Home > Uncategorized > Nominal Unit Labour Costs: a crooked macro indicator

Nominal Unit Labour Costs: a crooked macro indicator

The post 2008 decline of Macro Nominal Unit Labour Costs (NULC) in Ireland was not caused by austerity of wage restraint. It was caused by the housing bust (source: Eurostat, CBS). Which can’t be explained by neoclassical macro models. But which can be explained by simple arithmetic.


The bust led to the almost complete (from the top of my head: -93% at one point!) demise of ‘high NULC’ housing construction, which caused a decline of average macro NULC in Ireland – even when average wages did not change…. But this is not the only problem with the often used variable NULC (look here how Mario Draghi used it to push wage cuts).

In the, basically, ‘one consumer-producer, one product’ economy of neoclassical macro models, the only really important cost of production of the one good are wages which makes unit wages costs the indicator of competitivety. In a rare attempt at direct quantification of a neoclassical variable, this variable is often equated to NULC, or average wage costs per unit of real GDP. This metric has lots of flaws. Look here and here -it is severely crooked.

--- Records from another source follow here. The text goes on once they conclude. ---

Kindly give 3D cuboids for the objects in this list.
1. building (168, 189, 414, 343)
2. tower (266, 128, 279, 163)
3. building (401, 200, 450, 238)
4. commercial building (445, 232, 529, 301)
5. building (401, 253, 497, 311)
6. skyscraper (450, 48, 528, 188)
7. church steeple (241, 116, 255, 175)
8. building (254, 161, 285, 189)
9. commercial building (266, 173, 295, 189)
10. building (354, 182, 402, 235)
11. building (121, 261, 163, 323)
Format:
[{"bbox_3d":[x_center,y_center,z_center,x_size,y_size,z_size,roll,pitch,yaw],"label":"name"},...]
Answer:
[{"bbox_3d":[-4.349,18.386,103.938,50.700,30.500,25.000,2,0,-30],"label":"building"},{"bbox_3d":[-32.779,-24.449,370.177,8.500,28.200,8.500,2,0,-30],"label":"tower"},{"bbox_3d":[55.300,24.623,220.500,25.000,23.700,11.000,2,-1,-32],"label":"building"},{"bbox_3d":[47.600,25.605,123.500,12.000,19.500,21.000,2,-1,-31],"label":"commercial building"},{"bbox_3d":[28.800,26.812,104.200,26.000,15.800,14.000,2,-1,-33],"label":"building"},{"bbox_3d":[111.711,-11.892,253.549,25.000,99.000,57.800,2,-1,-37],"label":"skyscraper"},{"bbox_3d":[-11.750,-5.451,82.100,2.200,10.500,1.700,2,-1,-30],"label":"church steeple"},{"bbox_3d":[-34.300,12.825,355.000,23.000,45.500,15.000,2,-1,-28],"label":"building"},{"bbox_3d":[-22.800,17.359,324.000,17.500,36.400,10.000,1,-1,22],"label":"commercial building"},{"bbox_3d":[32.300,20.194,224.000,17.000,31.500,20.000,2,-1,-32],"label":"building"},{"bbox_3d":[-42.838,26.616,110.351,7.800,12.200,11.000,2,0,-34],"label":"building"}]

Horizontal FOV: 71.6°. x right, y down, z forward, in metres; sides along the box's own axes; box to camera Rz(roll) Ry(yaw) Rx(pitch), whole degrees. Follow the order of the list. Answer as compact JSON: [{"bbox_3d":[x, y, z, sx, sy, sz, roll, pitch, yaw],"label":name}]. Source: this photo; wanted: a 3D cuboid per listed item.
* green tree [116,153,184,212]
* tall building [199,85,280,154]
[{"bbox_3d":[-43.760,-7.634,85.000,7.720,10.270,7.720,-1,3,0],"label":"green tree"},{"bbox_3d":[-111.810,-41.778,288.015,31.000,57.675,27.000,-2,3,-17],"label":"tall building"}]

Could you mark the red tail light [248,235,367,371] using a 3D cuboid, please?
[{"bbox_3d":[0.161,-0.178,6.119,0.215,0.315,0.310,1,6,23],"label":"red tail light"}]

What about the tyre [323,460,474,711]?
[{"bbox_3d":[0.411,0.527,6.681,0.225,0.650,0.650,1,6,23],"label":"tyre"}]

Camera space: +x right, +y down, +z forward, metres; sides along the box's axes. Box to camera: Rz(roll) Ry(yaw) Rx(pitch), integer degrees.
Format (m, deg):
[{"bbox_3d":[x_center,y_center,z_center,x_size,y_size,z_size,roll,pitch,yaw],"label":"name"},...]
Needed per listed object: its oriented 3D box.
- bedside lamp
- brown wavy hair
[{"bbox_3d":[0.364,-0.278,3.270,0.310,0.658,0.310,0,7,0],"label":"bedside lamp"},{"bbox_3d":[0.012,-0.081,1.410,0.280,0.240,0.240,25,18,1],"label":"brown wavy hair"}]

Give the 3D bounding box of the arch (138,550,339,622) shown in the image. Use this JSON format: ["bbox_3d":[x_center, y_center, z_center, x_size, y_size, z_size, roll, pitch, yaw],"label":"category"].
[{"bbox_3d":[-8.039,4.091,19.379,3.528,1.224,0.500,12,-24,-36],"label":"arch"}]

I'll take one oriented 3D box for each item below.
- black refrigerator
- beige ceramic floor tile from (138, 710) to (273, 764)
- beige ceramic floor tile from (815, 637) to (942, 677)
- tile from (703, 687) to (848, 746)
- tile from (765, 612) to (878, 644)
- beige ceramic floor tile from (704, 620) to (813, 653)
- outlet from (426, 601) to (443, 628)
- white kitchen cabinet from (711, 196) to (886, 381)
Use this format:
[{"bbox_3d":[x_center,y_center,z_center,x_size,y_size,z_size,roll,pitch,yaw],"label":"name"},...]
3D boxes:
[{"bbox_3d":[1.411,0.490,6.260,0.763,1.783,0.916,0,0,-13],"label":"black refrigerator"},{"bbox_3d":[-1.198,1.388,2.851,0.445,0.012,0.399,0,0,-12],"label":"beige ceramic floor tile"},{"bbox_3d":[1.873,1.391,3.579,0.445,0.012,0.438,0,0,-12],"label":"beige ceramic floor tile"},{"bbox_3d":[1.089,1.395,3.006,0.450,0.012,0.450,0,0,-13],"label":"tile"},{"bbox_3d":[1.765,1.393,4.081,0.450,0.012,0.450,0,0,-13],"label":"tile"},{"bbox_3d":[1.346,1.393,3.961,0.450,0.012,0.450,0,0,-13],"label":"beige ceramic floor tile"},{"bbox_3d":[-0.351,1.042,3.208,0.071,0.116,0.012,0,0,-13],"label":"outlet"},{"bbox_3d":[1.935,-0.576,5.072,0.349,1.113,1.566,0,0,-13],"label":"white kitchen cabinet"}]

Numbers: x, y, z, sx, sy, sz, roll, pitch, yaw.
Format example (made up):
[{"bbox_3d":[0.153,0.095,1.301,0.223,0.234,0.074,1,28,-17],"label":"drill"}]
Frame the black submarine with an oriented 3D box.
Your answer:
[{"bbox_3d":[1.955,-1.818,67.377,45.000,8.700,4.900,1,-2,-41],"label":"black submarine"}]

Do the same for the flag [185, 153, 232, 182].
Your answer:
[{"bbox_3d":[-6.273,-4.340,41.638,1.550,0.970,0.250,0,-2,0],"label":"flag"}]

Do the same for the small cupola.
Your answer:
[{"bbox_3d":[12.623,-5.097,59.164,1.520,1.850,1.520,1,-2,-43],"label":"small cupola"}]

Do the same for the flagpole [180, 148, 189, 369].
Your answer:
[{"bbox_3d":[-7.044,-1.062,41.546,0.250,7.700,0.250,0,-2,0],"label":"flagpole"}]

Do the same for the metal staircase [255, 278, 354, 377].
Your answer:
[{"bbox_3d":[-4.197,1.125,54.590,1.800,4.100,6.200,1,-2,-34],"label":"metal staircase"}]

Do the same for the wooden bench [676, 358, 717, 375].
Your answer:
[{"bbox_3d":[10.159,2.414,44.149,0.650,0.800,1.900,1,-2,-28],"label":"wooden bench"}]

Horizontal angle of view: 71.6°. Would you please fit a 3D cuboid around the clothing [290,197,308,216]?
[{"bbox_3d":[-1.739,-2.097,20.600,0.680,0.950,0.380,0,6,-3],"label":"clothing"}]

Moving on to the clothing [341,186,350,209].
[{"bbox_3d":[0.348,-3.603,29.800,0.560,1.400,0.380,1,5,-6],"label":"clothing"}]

* For one thing, a shift from self-employed labour to wage labour will result in an increase in wages (and a decline in ‘mixed income) costs without any kind of increase in production and, therewith, to higher NULC. Clearly, the ‘one homogenous consumer-producer’ assumption makes us misunderstand the increase of NULC in Greece before 2008, when many of its self-employed shifted to wage labour. Or to understand developments in Spain, as a the increase of employment in Spain before 2008 was to a largely caused by increased labour participation of women, which tended to have a lower rate of self employment.

* Also, the one product assumption makes us misunderstand developments in Spain and Ireland, where the housing boom led, as construction is characterized by a relatively high NULC, to an increase of the NULC while the opposite happened during the bust.

* One can of course make a straight hit with a crooked bat: maybe lower NULC are, after all, a sign of increased competitivety and do lead to sustained recovery and job growth. But no. Japan managed to decrease NULC almost continuously after 1998, but (largely due to an appreciating Yen) the competitive position of Japan did not really improve.  Mind that the East Asian countries after the 1998 crisis took recourse to external devaluation, which worked within a year (Greece, however, after five years etc. etc.). Not because exports boomed – but because, as contrary to the situation in Greece and Japan nominal wages did not decline, domestic producers could, thanks to the lower exchange rate, tap a larger part of total domestic demand. Singapore did pursue a little wage cutting, but not by cutting take at home way but by decreasing the amount of money going to the pension fund (central provident fund), to keep domestic demand stable. Mind also that the present recoveries in Europe (Spain) are largely dependent on increasing domestic demand. Which is possible because of a combination of slowly increasing wages – and decreasing consumer prices.

Aside – the neoclassical macro model is of course just another version of the Robinson Crusoe fantasy, surviving alone on an island. I mean – we’re ruled by men who fantasize about being alone on such an island…

p.S. – the picture is a subspecies of beech which grows on the Montagne de Reims (les faux, great place to wander).

  1. April 7, 2015 at 11:31 am

    Reblogged this on Arjen polku and commented:
    I find this debunking of the use of NULC fascinating.

  2. paololeon
    April 7, 2015 at 1:30 pm

    I woud like to refer readers to my “Capitalism and the State”, in Italian, I am afraid (1963), Edited by Castelvecchi. There, nulc come to nothing as an indicator, precisely because families started to buy assets and incur liabilities, in and out the labour market, and since the increase in wealth more or less compensated the decrease in wages (as a share of GDP) their bargaining power ad workers diminished drastically When they ha to sacrifice assets for keeping their relative/absolute life standard, the financial market collapsed.